_INSTRUCTIONS TO FOLLOW:_
Go through the records and report each line holding the string "Therapy".
:: DATASET ENTRIES ::
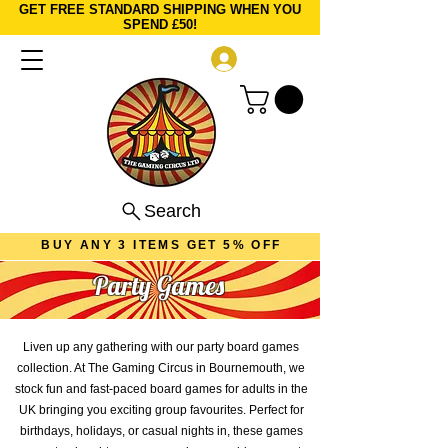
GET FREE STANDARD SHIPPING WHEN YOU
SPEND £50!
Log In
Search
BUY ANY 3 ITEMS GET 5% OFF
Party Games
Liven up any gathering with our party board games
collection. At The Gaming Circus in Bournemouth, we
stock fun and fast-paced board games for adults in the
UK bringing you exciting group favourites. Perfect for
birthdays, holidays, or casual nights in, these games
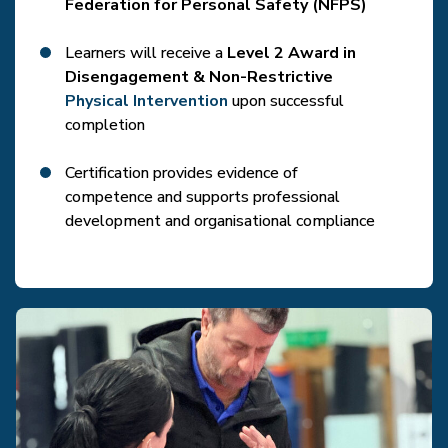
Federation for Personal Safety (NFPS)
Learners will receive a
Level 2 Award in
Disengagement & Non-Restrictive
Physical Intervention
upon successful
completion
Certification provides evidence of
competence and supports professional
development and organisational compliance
:::
:: DATASET ENTRIES ::
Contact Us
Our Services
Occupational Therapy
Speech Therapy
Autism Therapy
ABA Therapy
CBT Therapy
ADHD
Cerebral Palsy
:::
_SOLUTION:_
Occupational Therapy
Speech Therapy
Autism Therapy
ABA Therapy
CBT Therapy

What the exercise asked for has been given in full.